Recorded at a ’98 Berlin concert, Posium Pendasem documents a particularly strong edition of composer-bassist William Parker’s In Order to Survive, a quintet rounded out by saxophonists Rob Brown and Assif Tsahar, pianist Cooper-Moore and drummer Susie Ibarra. The group sans Tsahar had finished the sessions for the two-disc The Peach Orchard (Aum Fidelity) the prior month, so the music benefits from the combination of recent high-level production and in Tsahar, an extra, if familiar, catalyst.

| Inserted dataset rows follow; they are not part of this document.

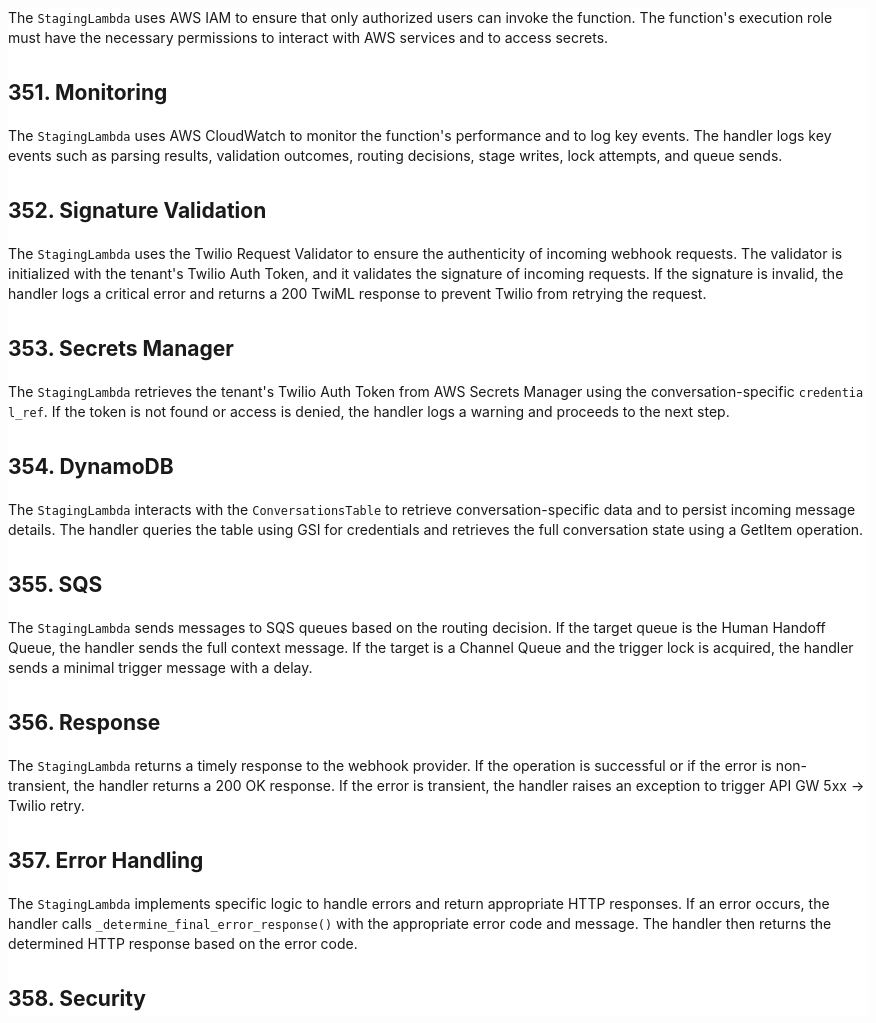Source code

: The `StagingLambda` uses AWS IAM to ensure that only authorized users can invoke the function. The function's execution role must have the necessary permissions to interact with AWS services and to access secrets.

## 351. Monitoring

The `StagingLambda` uses AWS CloudWatch to monitor the function's performance and to log key events. The handler logs key events such as parsing results, validation outcomes, routing decisions, stage writes, lock attempts, and queue sends.

## 352. Signature Validation

The `StagingLambda` uses the Twilio Request Validator to ensure the authenticity of incoming webhook requests. The validator is initialized with the tenant's Twilio Auth Token, and it validates the signature of incoming requests. If the signature is invalid, the handler logs a critical error and returns a 200 TwiML response to prevent Twilio from retrying the request.

## 353. Secrets Manager

The `StagingLambda` retrieves the tenant's Twilio Auth Token from AWS Secrets Manager using the conversation-specific `credential_ref`. If the token is not found or access is denied, the handler logs a warning and proceeds to the next step.

## 354. DynamoDB

The `StagingLambda` interacts with the `ConversationsTable` to retrieve conversation-specific data and to persist incoming message details. The handler queries the table using GSI for credentials and retrieves the full conversation state using a GetItem operation.

## 355. SQS

The `StagingLambda` sends messages to SQS queues based on the routing decision. If the target queue is the Human Handoff Queue, the handler sends the full context message. If the target is a Channel Queue and the trigger lock is acquired, the handler sends a minimal trigger message with a delay.

## 356. Response

The `StagingLambda` returns a timely response to the webhook provider. If the operation is successful or if the error is non-transient, the handler returns a 200 OK response. If the error is transient, the handler raises an exception to trigger API GW 5xx -> Twilio retry.

## 357. Error Handling

The `StagingLambda` implements specific logic to handle errors and return appropriate HTTP responses. If an error occurs, the handler calls `_determine_final_error_response()` with the appropriate error code and message. The handler then returns the determined HTTP response based on the error code.

## 358. Security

The bulk of the program is comprised of the electrifying 50-minute “Posium Pendasem #7.” Exemplary of Parker’s approach to extended open-form works, it is refreshingly void of pat, diffused intensity and clumsy transition points. A case in point is the seamlessness of the piece’s first three sections: a 15-minute ensemble burst, a short blistering exchange between Brown and Tsahar, and a long flurry of trio textures from Cooper-Moore, Parker and Ibarra. The piece is half over when the horns return, and while the intensity is redlining for the most part, there is also sufficient variety to keep the listener engaged.
Two compositions rooted in traditional notation round out the program: a short, prelude-like solo piano reading of “Posium Pendasem #9,” which Cooper-Moore bathes in austere and pensive colors, and “Another Angel Goes Home,” a post-modern sorrow song for quintet. Respectively sequenced before and after “Posium Pendasem #7,” they give the album a compelling shape.